Regarding safety, for non-hematologic adverse effects, the frequency of asthenia was similar in PALBOSPAIN (38.8%) and PALOMA-2 (37.4%), but gastrointestinal toxicity was less frequent in PALBOSPAIN than in PALOMA-2 (nausea 8% vs. 35.1%; vomiting 3.5% vs. 15.5%), as were rash (4.2% vs. 17.8%) and arthralgia (19% vs. 33.2%) [6]. The hematological adverse effects observed in PALBOSPAIN were consistent with those reported in clinical trials and in RWSs, with neutropenia being the most frequent (72%). However, the percentage of grade ≥ 3 neutropenia (52.5%) was lower than that reported in clinical trials (54% in PALOMA-1, 66.4% in PALOMA-2, 65% in PALOMA-3 [5,6,7]) and similar to that in other RWSs, ranging between 41.5% and 63% [15,16,17, 28,29,30,31,32,33]. The lower percentage of grade ≥ 3 neutropenia in the PALBOSPAIN study (54%) than in clinical trials might be related to a higher frequency of palbociclib dose reduction in PALBOSPAIN than in PALOMA-2 and PALOMA-3, as well as to less exhaustive monitoring of hematological toxicity and recording of adverse events in routine clinical practice than in clinical trials.

Adverse events considered of special interest (pneumonitis and thromboembolic events) occurred in < 1% of patients included in PALBOSPAIN. In a retrospective study, Watson GA et al. [34] reported a high incidence of thromboembolic events (11%), a significant increase compared with the 2% found in the PALOMA-3 trial [7]. However, the tolerability profile was considered manageable, without any detrimental impact on quality of life [35]. In fact, a survey of 604 patients in six countries showed that 96% of patients treated with palbociclib reported high satisfaction scores [36].

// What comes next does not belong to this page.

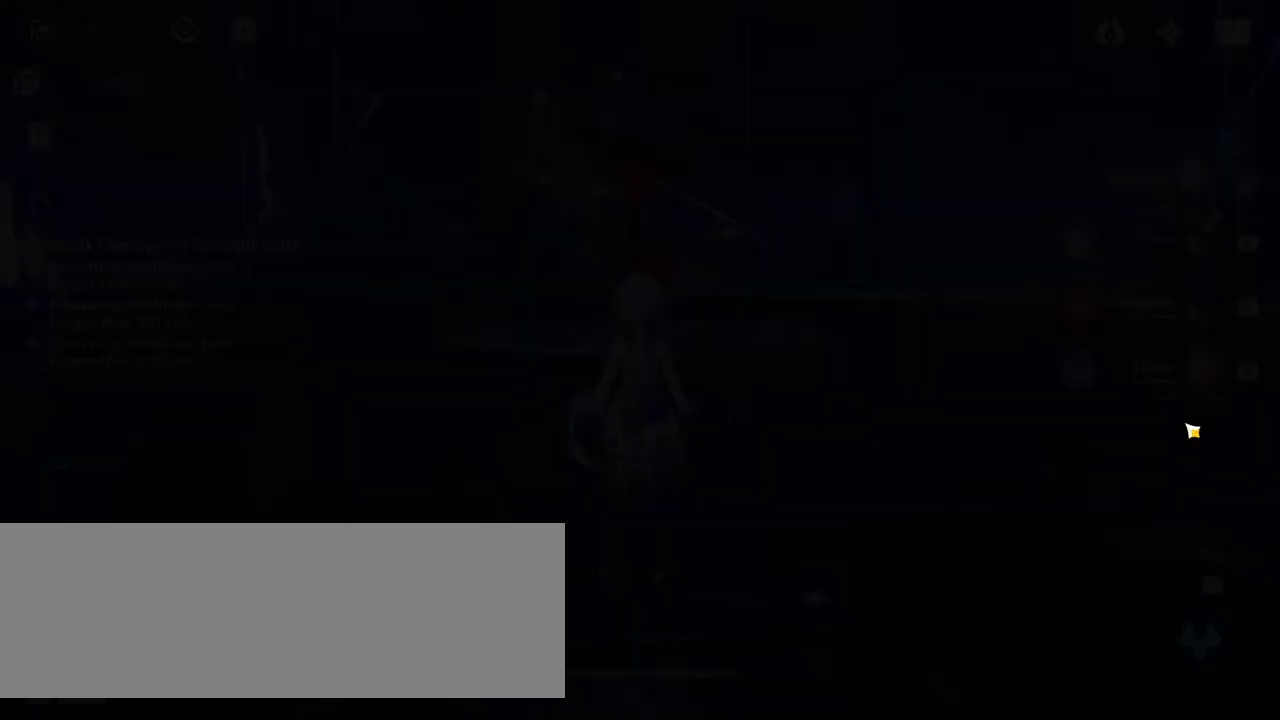
{"keys": ["w"], "mouse": [], "events": [[100, "w", "down"]]}
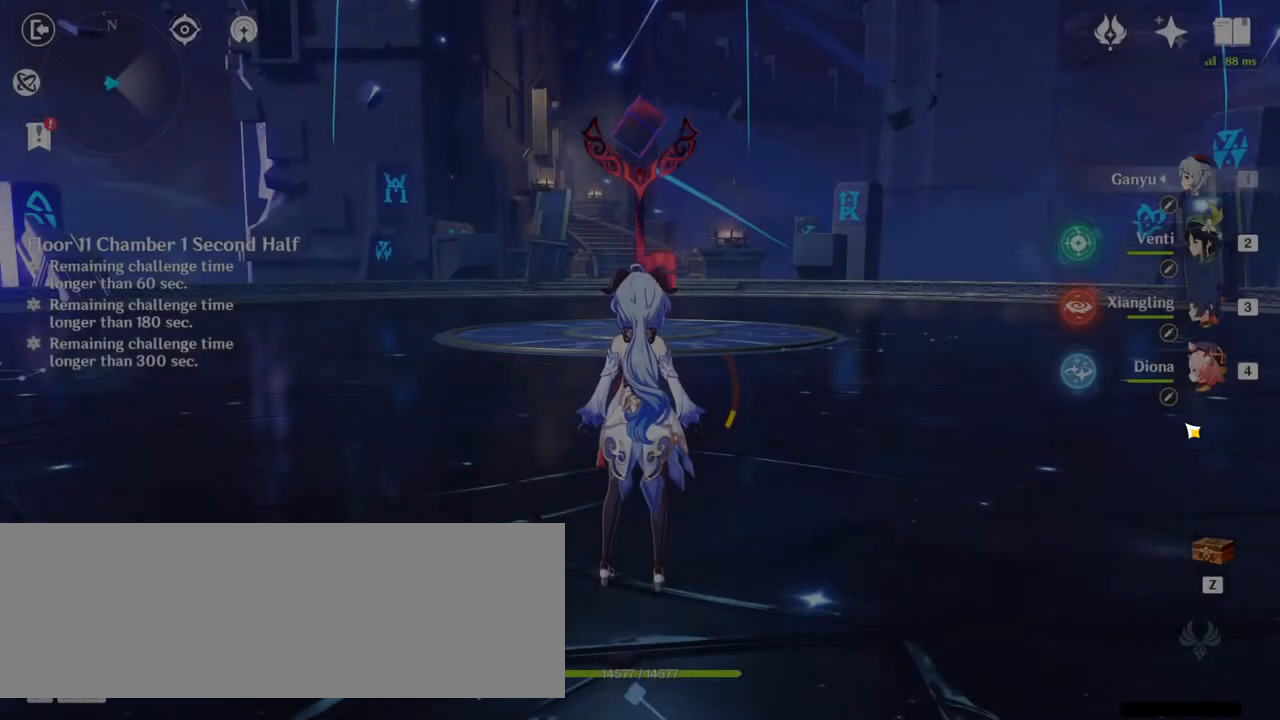
{"keys": ["w"], "mouse": [], "events": []}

The main strengths of this study are the high number of patients included and the presence of a heterogeneous real-world population (pre-menopausal and male patients, as well as patients with comorbidities and visceral crisis) not commonly represented in clinical trials. However, the PALBOSPAIN study has some limitations. As in other RWSs, there is potential for missing, inaccurate, or incomplete data. Only data from centers willing and able to participate in this study were collected, and when selecting a sample of patients, investigators introduced selection biases. Consequently, the characteristics of the patients in this sample may be different from those of ABC patients in other Spanish centers, and the results may not be externally generalizable. Finally, the schedule and method of tumor assessments were dictated by the treating physician and do not necessarily adhere to RECIST criteria; hence, the results from this real-world study may not be directly comparable to those from clinical trials.

Conclusions

The median rw-PFS, rw-RR and OS in PALBOSPAIN were consistent with the palbociclib efficacy shown in PALOMA-2. Dose reduction was more frequent in the PALBOSPAIN trial than in the PALOMA-2 and PALOMA-3 trials, though without a negative impact on efficacy. The safety profile corresponded to previously published results and indicated that palbociclib has manageable tolerability in daily clinical practice. This study’s findings about effectiveness and safety offer information complementary to that obtained from pivotal clinical trials.